データ抜粋
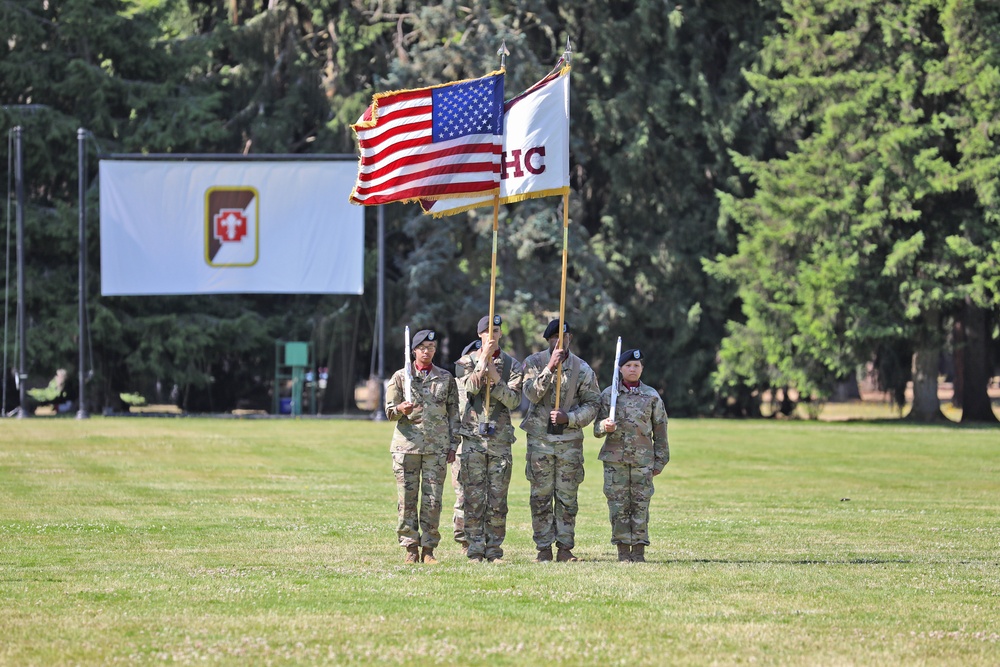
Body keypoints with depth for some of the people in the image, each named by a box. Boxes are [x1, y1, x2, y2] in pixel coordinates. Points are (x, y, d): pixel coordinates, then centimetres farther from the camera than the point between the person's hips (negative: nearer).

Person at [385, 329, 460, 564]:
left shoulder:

課題の説明
上記のデータを、画像を除いたうえで、すべて一字一句違えずに書き写してください。

解答例
Body keypoints with depth for some of the people in the image, each named by a box. Boxes are [x1, y1, x2, y2] in pixel coordinates. Points are (x, y, d): pixel coordinates, then centimetres farther from the camera than the point between the person's hips (negative: nearer).

Person at [385, 329, 460, 564]:
left shoulder:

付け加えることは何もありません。